The fact that Nebel's second wife, Candy Jones, claimed to have been the subject of Central Intelligence Agency experiments in mind-control was discounted as a prank by those who pointed out his history of promoting hoaxes. Nebel, on the other hand, said that he believed what Jones had revealed to him under hypnosis, and never believed that her story was false in any way.

==Influence==
Jackie Gleason wrote in his introduction to Bain's biography of Nebel: "Why is [Nebel] so strangely entertaining? ... because the best entertainment is entertainment that opens your mind and tells you the world is bigger than you thought it was."

Radio historian Michael C. Keith wrote: "Few people before or since have brought to all-night radio the kind of ingenuity, originality and variety that Nebel did. He represents one of post-World War II radio's creative high points and another example of the special nature of overnight programming ... He would come to be regarded as one of after-hours radio's true pioneers."

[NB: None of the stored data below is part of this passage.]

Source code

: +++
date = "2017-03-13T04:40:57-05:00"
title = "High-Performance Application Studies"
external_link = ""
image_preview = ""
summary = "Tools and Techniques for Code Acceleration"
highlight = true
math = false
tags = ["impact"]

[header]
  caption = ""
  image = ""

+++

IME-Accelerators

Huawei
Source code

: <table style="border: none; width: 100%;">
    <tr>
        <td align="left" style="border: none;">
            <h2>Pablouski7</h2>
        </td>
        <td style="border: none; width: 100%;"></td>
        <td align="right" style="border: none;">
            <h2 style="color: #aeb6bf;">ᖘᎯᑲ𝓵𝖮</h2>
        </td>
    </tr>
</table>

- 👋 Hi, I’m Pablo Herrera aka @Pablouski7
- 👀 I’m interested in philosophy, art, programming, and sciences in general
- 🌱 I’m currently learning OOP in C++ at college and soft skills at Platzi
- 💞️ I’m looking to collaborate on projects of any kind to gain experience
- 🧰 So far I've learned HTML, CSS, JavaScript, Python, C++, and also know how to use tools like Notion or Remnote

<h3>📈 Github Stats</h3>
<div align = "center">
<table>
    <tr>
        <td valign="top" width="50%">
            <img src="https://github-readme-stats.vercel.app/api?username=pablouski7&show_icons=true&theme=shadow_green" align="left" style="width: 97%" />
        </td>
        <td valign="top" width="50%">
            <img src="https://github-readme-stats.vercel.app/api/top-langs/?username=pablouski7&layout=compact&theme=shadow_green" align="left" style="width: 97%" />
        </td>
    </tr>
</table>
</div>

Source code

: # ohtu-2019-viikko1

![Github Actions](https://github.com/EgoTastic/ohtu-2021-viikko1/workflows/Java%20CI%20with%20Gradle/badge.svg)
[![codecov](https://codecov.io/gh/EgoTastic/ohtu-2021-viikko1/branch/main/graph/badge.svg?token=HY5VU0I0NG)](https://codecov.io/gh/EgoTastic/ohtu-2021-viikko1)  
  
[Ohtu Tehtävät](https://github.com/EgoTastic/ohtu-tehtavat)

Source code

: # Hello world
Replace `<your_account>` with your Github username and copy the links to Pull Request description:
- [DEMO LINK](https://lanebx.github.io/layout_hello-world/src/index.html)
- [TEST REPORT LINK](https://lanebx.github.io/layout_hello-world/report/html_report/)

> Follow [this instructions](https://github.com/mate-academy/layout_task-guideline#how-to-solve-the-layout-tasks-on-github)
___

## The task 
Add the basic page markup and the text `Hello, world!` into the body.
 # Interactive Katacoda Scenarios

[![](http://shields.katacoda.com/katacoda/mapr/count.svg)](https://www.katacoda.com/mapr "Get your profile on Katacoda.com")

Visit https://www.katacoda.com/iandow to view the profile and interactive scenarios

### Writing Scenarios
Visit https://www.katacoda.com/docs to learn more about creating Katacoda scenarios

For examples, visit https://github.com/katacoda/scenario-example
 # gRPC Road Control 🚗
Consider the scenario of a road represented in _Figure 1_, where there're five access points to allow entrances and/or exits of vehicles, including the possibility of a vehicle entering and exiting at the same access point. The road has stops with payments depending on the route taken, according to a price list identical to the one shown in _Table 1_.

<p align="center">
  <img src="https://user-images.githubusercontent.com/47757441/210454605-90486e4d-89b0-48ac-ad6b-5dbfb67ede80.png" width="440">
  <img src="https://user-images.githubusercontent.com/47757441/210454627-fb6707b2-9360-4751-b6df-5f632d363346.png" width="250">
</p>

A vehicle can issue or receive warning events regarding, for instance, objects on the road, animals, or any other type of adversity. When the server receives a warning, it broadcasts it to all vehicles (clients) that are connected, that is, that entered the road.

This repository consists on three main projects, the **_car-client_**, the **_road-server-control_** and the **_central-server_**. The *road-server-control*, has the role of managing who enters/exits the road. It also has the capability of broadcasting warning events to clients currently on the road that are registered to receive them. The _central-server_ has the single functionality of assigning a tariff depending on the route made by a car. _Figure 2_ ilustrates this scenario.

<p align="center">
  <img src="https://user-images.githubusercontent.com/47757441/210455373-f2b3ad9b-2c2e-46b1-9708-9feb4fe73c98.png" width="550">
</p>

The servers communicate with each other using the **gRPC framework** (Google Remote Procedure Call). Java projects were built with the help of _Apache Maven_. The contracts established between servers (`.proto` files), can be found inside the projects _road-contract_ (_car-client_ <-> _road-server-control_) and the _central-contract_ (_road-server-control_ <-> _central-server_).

Nebel was a formative influence on talk radio: Donald Bain noted that in the early 1970s, "Fledgling (radio) announcers at broadcasting schools around the country were played tapes of Nebel shows as part of their course study." Recordings of Nebel's shows have circulated among fans of esoterica for decades.

Nebel's format paved the way for later radio hosts, including Art Bell and George Noory of Coast to Coast AM, Hilly Rose, Jeff Rense, and Clyde Lewis, all of whom have broadcast shows on paranormal topics. English actor Colin Bennett called Nebel the Art Bell of his era.